Does anyone know if the front seat post found on a 65 (or similar) Sting-Ray is longer or the same size as a typical seat post found on a heavyweight cruiser?  I've got some lying around and wondering if they will work or I need to find a Sting-Ray specific post.  To be clear, I allready have the saddle (70's Troxel, ~standard banana) and rear loop, which is 24" from clamp to seat connection.  Thanks!


----------



## coasterbrakejunkie1969 (Aug 23, 2021)

el_Luchador76 said:


> Does anyone know if the front seat post found on a 65 (or similar) Sting-Ray is longer or the same size as a typical seat post found on a heavyweight cruiser?  I've got some lying around and wondering if they will work or I need to find a Sting-Ray specific post.  To be clear, I allready have the saddle (70's Troxel, ~standard banana) and rear loop, which is 24" from clamp to seat connection.  Thanks!

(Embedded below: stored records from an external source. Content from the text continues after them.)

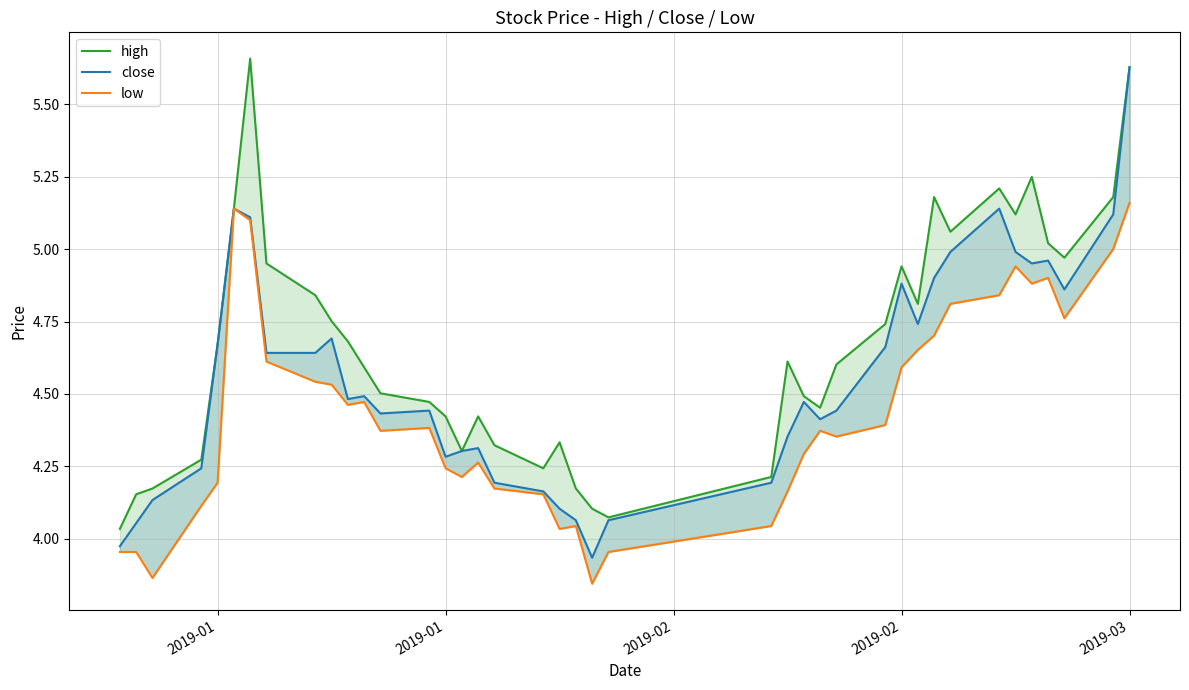

How many interior local peaks does the high series have?

8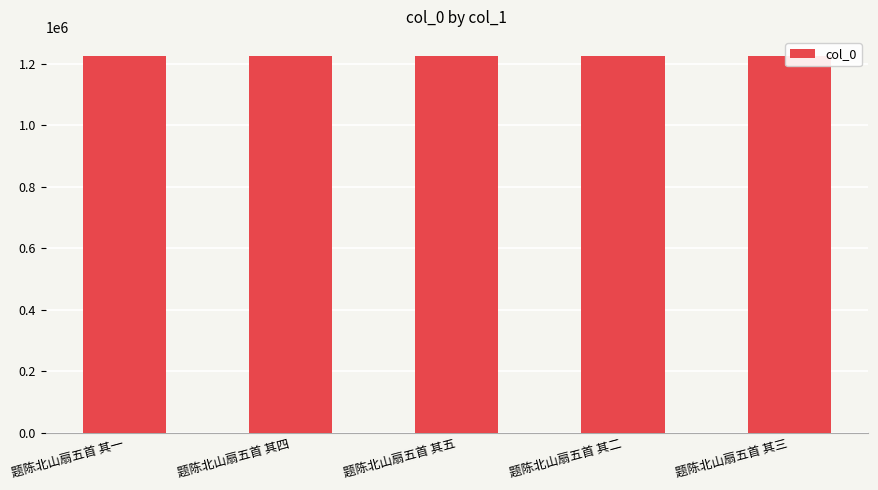

What value does the data have at 题陈北山扇五首 其五?

1226918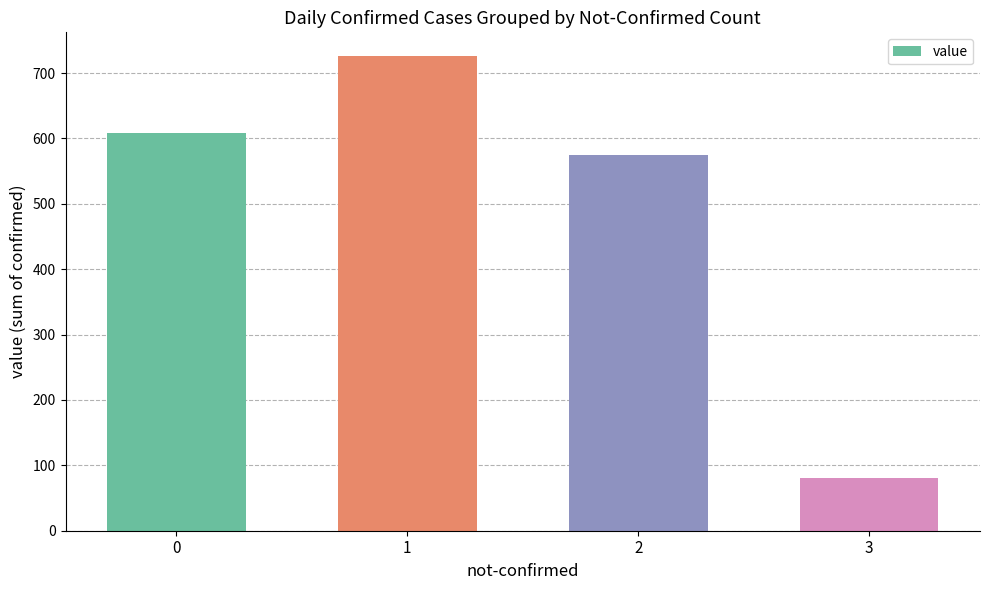

Rank the categories by value from lowest to highest.

3, 2, 0, 1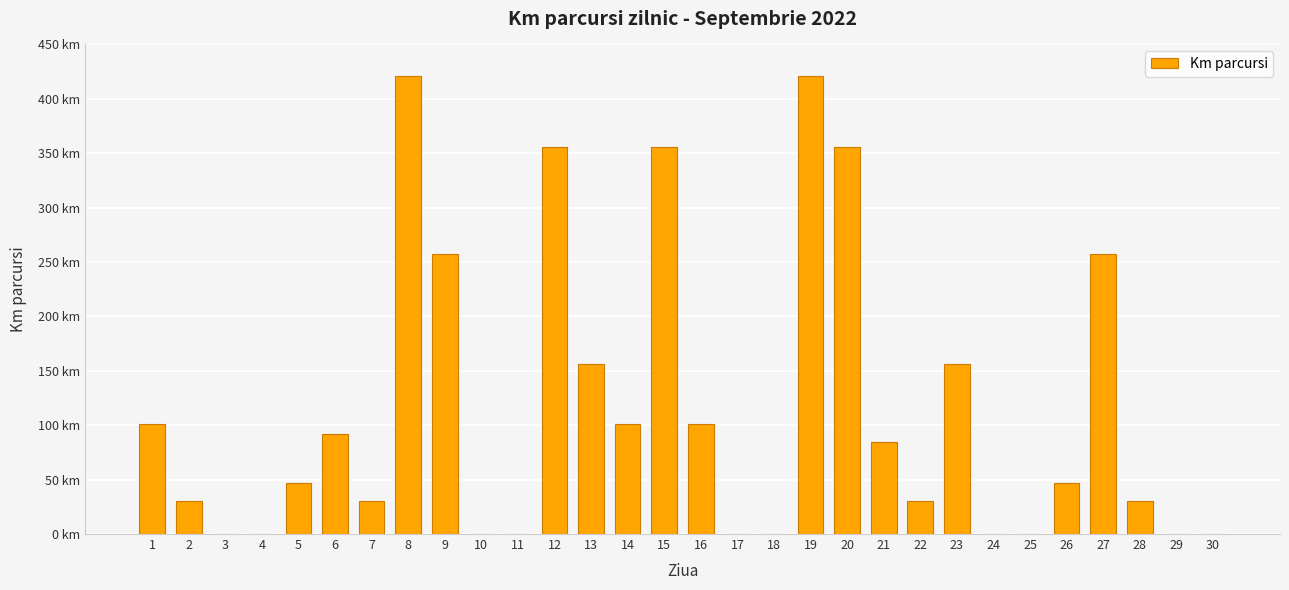

Are the bars horizontal?

No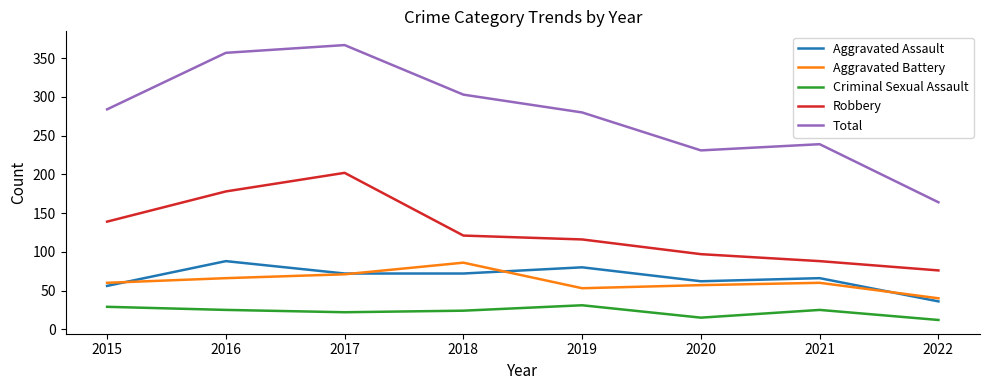

What is the total value across all series at 2020?

462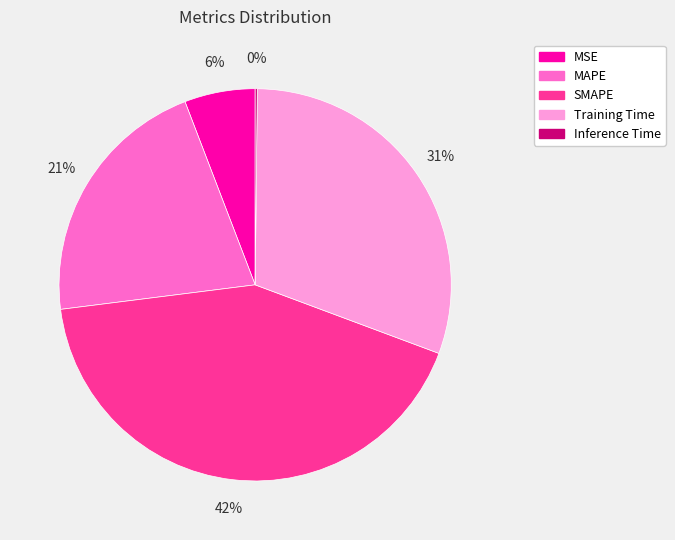

What percentage is the SMAPE slice, to the nearest percent?

42%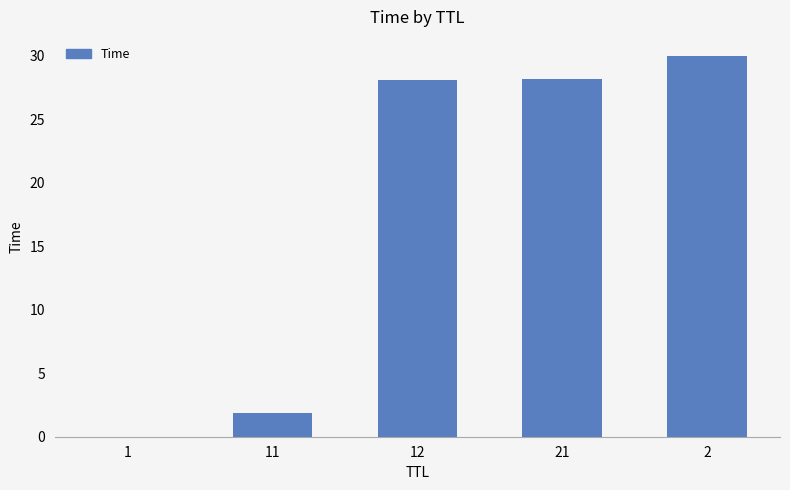

Is it true that the value at 11 is 1.9?

True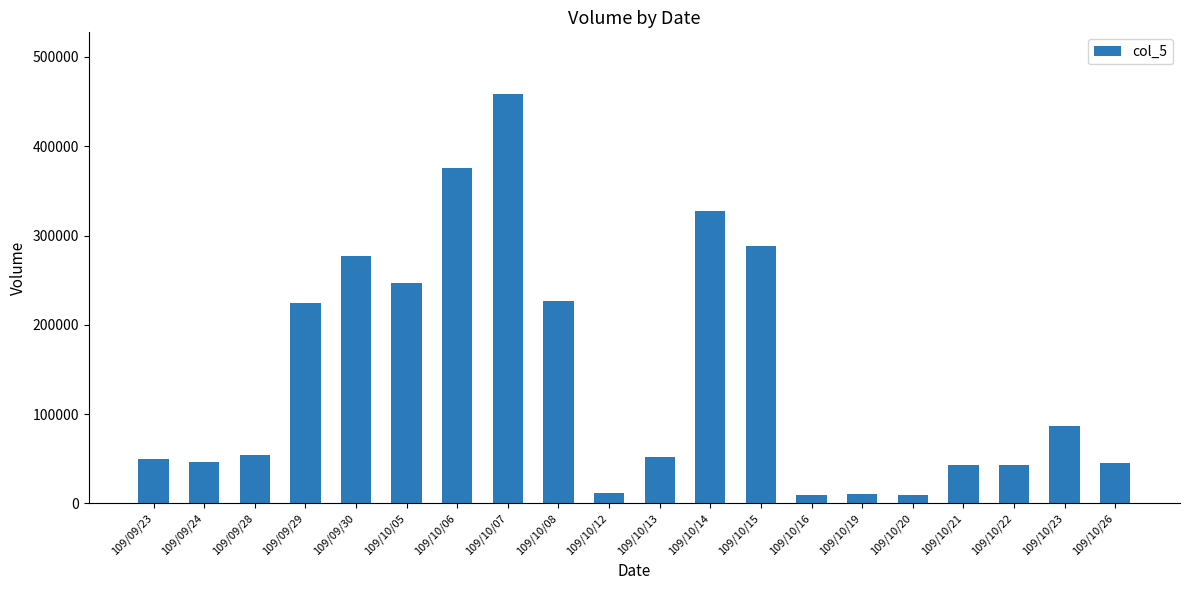

What is the average value?

144394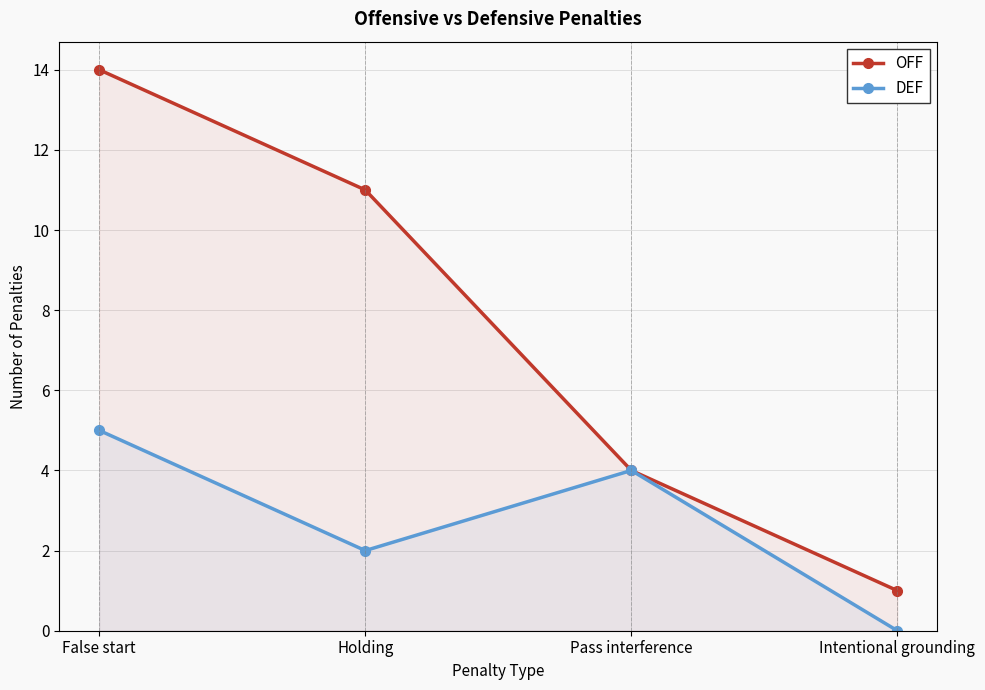

Between Pass interference and Holding, which is larger?

Holding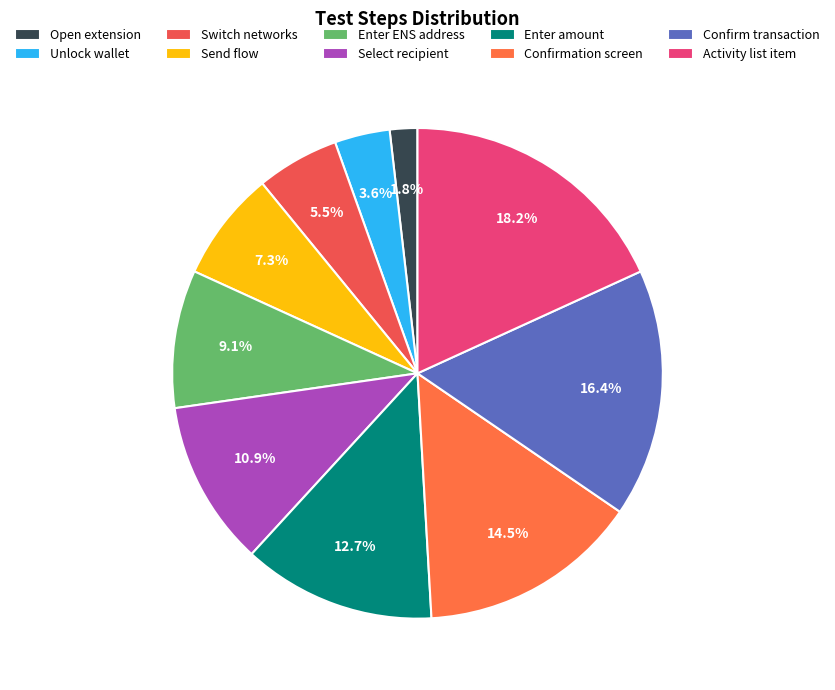

Which slice is the largest?

Activity list item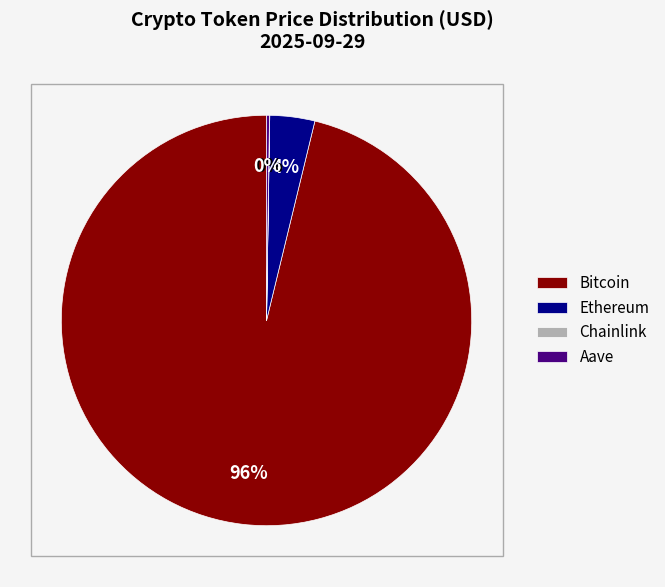

Which category has the biggest portion of the pie?

Bitcoin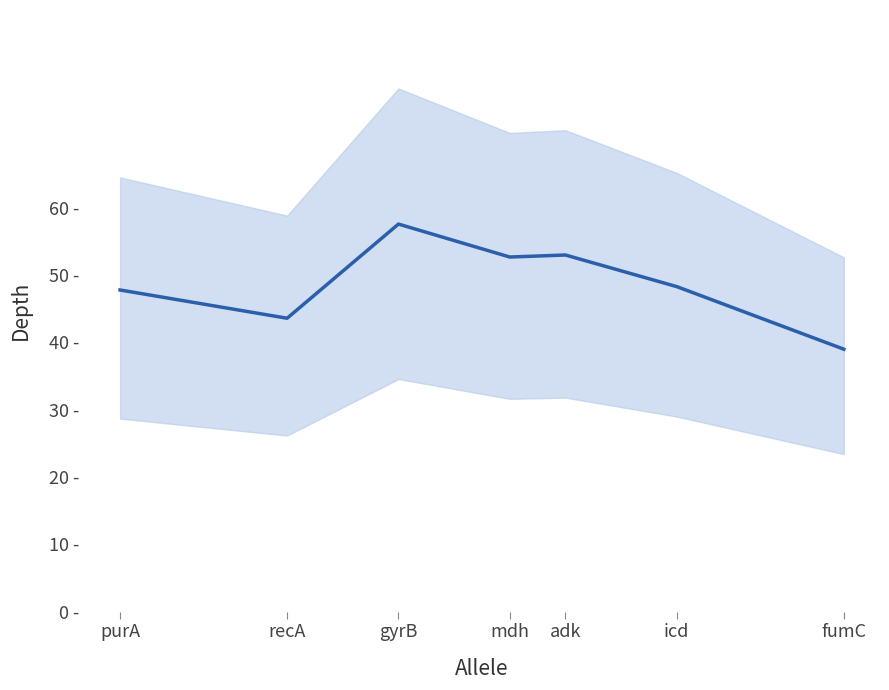

Does the chart display data point markers on the line(s)?

No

Not exactly sure but I think the Stingray post is longer. That being said if you have the seat down far enough it will not matter. I'm a bit taller and like the seat way up and therefor need the longer post.


----------



## pinopat (Aug 23, 2021)

According to the 1964 and 1965 dealer catalogs the part number for the Stingray seat post was 7208. The 7208 part was described in the 1964 parts catalog as "Chrome, 14 inches long". There is no diameter provided. It is the seat post with the longest stated length. (So it is longer) Here is the seat post section from the 1964 parts and accessories documentation (look at part number 7208 about halfway down the list).


----------



## el_Luchador76 (Aug 24, 2021)

That's amazing!  Thanks!


----------